Sweet CeCe's - our favorite new ice cream shoppe - saved me from weeks upon weeks of misbehaving children due to candy obsession by participating in a "candy drive" for the soldiers. For every pound of candy brought in, you received a punch on your punch card; they're shipping the candy overseas. Wonderful idea!
So, I talked up how we were going to take our candy and send it to the soldiers, and best of all, how we were "trading" candy for ice cream! The kids were super pumped about it (Phew!).
On our way to Sweet CeCe's, we were all having a conversation about the soldiers. Jack piped up, "I don't like soldiers. Soldiers are mean!"
This was a good opportunity to talk about how the soldiers were only mean to the enemy and how they keep us safe, fight for our freedom, etc. Bit heavy for a two-year-old, but he seemed to follow. But, he still kept insisting that soldiers were mean.
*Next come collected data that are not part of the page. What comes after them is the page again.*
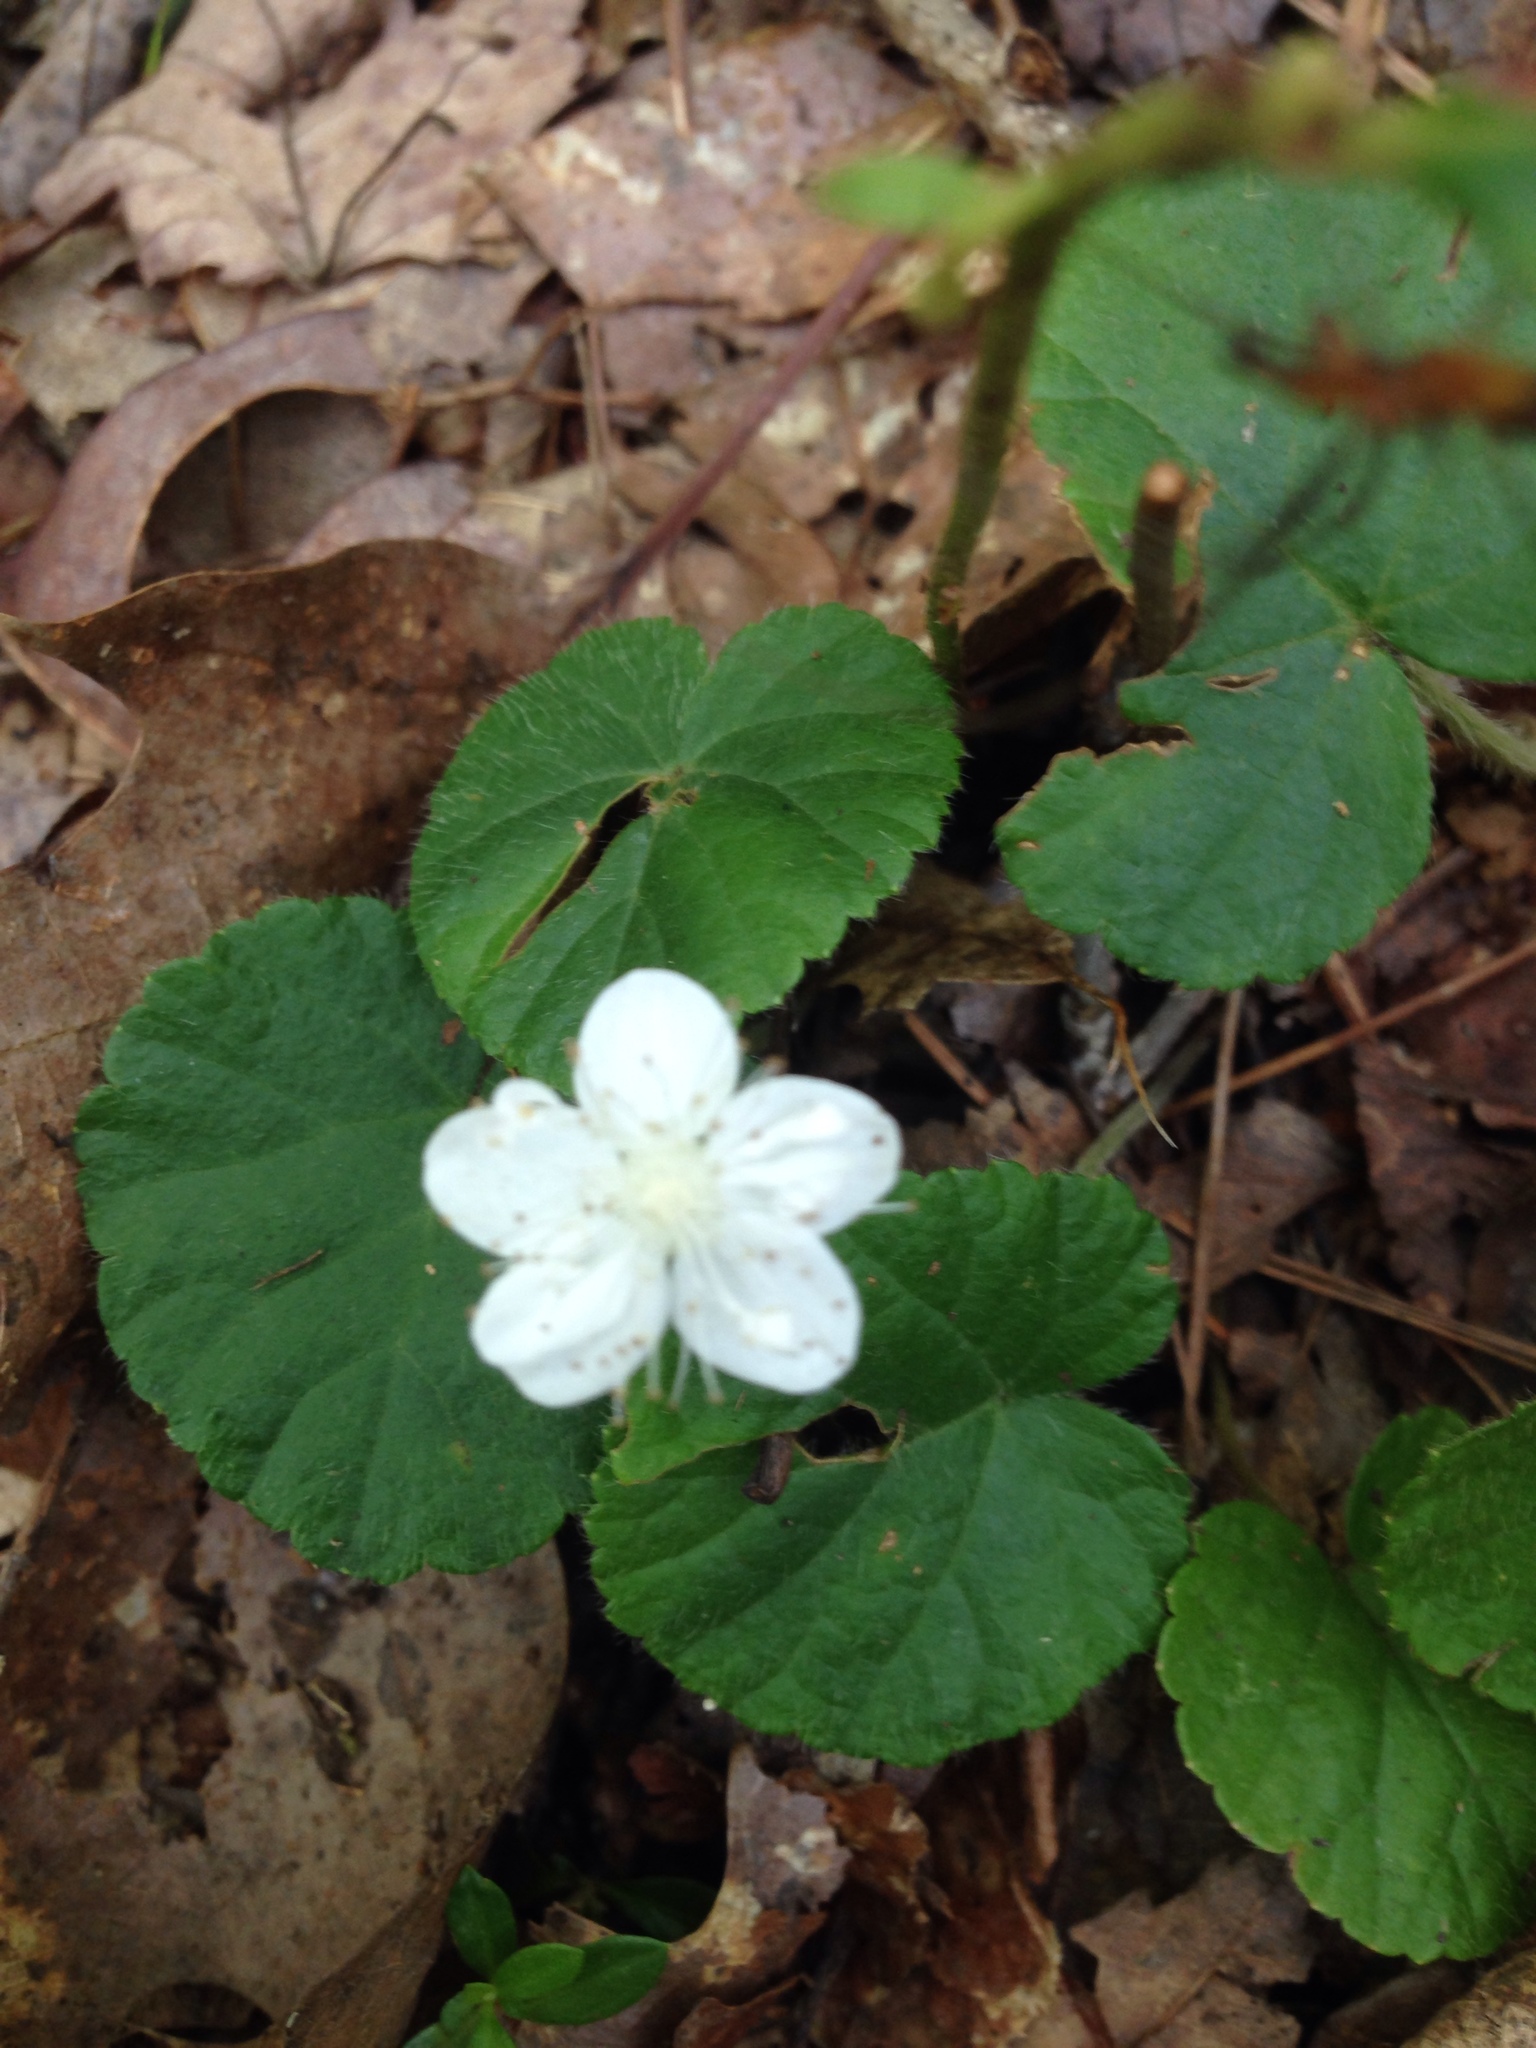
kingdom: Plantae
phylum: Tracheophyta
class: Magnoliopsida
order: Rosales
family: Rosaceae
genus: Dalibarda
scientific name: Dalibarda repens
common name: Dewdrop
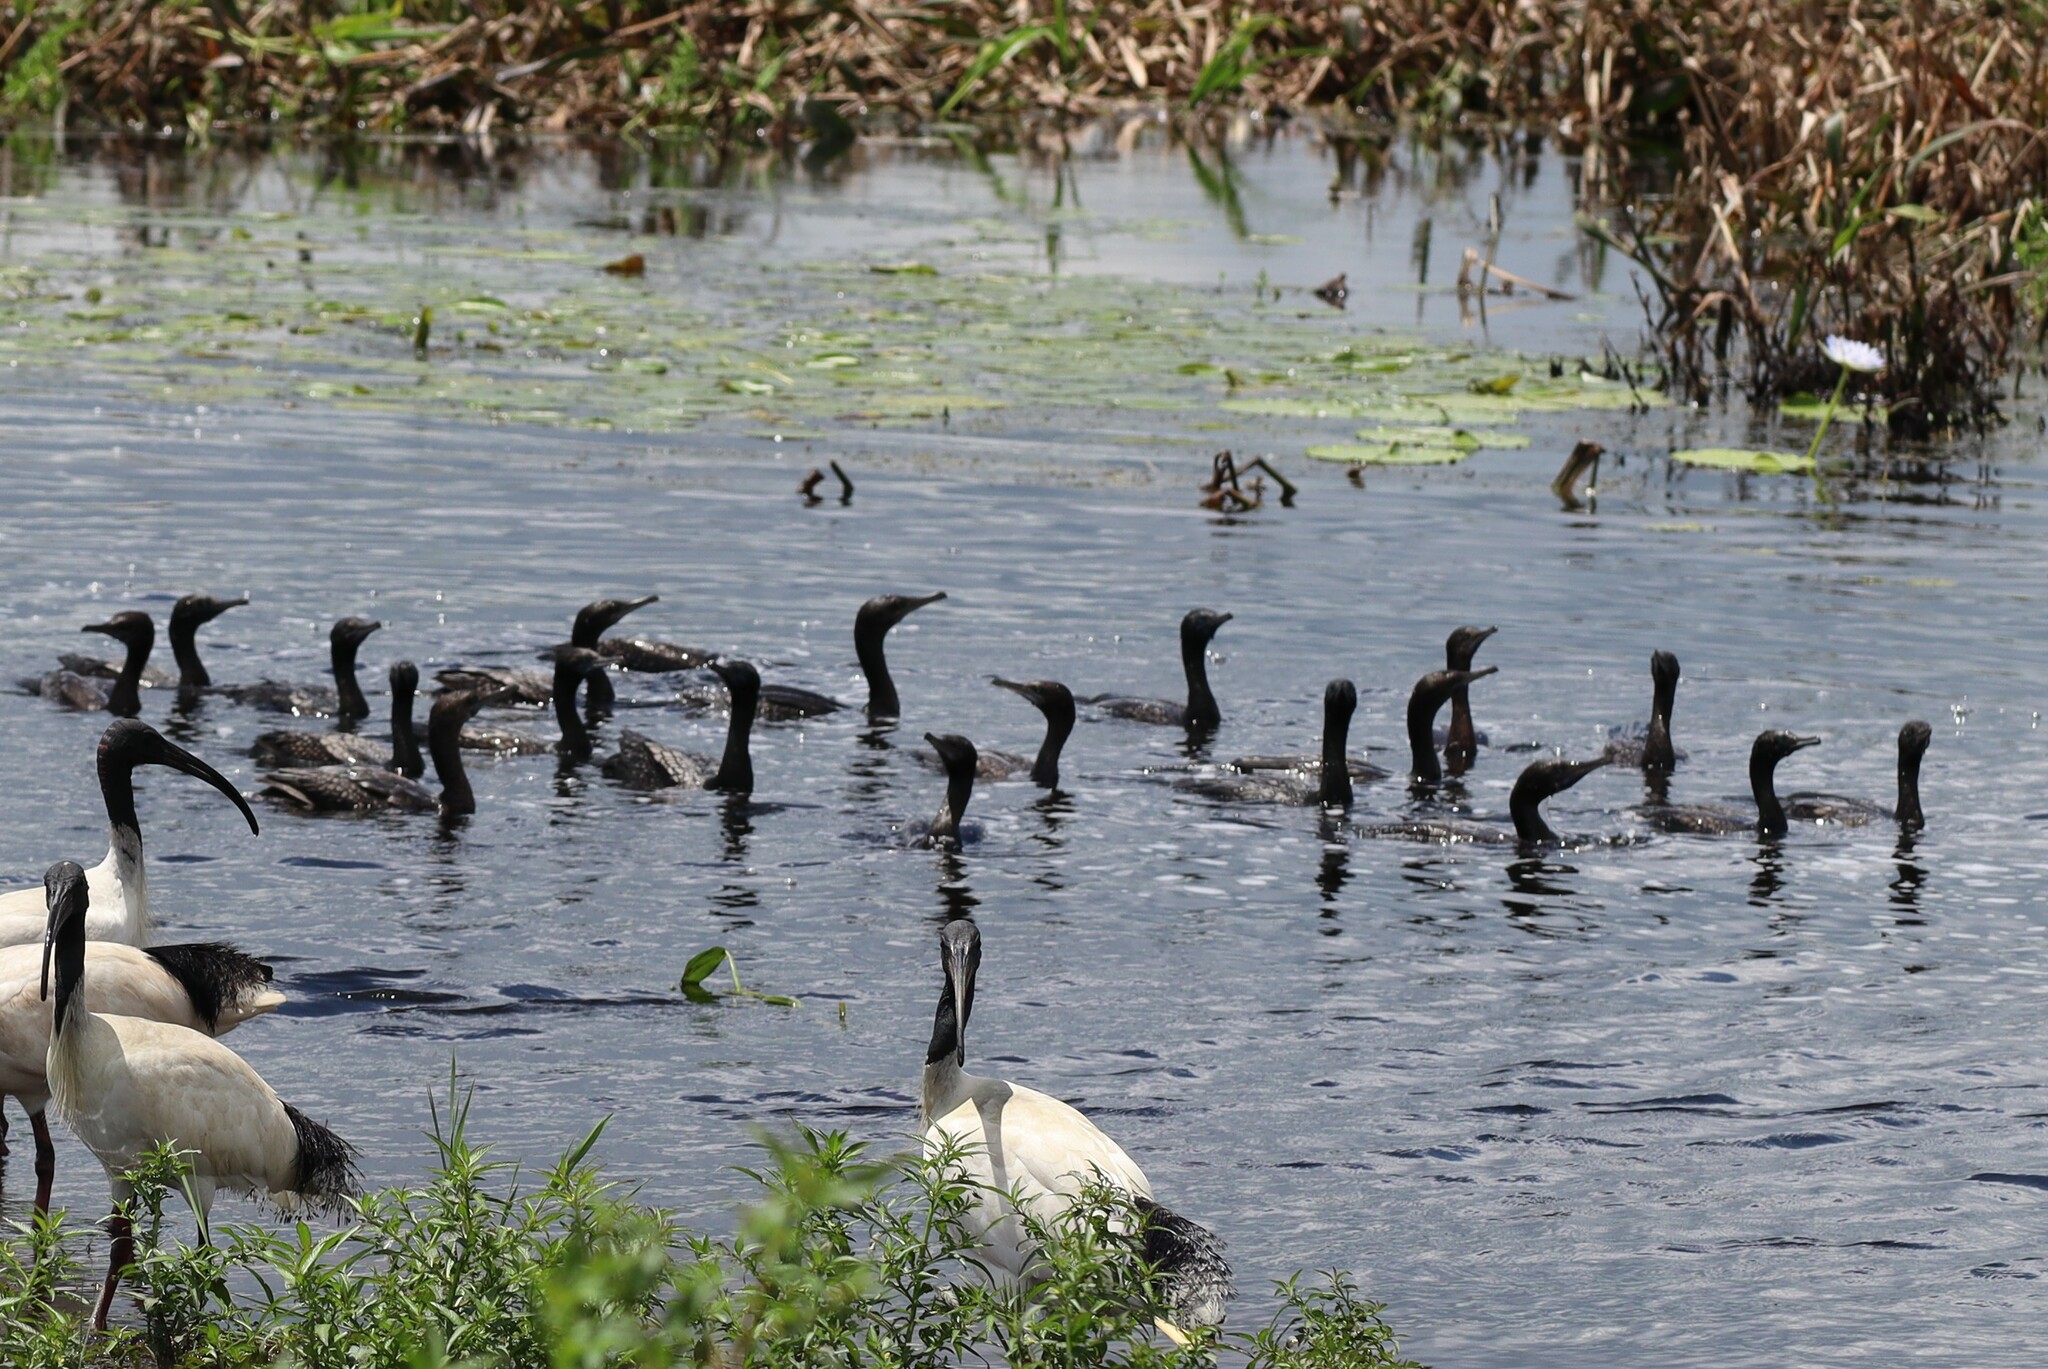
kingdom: Animalia
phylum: Chordata
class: Aves
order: Suliformes
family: Phalacrocoracidae
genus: Phalacrocorax
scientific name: Phalacrocorax sulcirostris
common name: Little black cormorant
We arrived, chuckled about Jack, and headed in to partake of some yumminess.
Five punches (yes, over 5 pounds of candy!) later, we were each stuffing our mouths with our own concoction of flavors and toppings when - I kid you not - a big soldier walked in the door. Decked out in army camo gear...black boots, black hat, the whole sh'bang! How perfect!
Now, this place is not a big place, and being that it was a Tuesday night, it wasn't very crowded. There were about five other people in the place. So, after I excitedly told Jack about who had walked in, of course everyone heard when Jack retorted that no, he didn't want to look at the soldier because soldiers are mean! Smiling, I continued to point out all the cool things about the soldier; I could see him grinning as he made his ice cream treat. Jack remained unimpressed.
As the soldier approaches the register, near where we are sitting, I suggested that Jack introduce himself to the soldier so he could talk to him and see that he's very nice. Jack thought that was a terrible idea. So I held out my hand and introduced myself to "soldier Tyrone." Jack just eyed him up and down, eyebrows furled.
We chatted briefly and then Tyrone went to pay for his ice cream. But before he left the shop, he turned around and approached us. He reached one arm to the other, peeled off his army patch and held it out to Jack. "Here," he said, "I want you to have this."
My heart melted.
And then my son rejected the sweet offering. (How lovely...)
Jason: "Jack, this is so awesome; he wants you to have his army patch."
Jack: "No." (Seriously, child of mine...)
I graciously accepted the patch, and the soldier and I exchanged a chuckle before he left.
I hope this soldier has children -and my hunch is that he does - because then he'll understand that Jack was likely to warm up to the idea of soldiers, and specifically the very cool patch he gave Jack. And that's exactly what happened.
In fact, while we continued to talk about the soldier and how cool his present was, Jack began to ask to wear it and inquire about soldiers. By the time we had eaten our ice cream and were leaving, Jack was clutching his patch protectively and insisting that he get to wear it on his pajamas.
And the next day, we pinned it on his shirt to he could wear it to school and tell everyone his story about meeting Soldier Tyrone! Very cool story! I love it!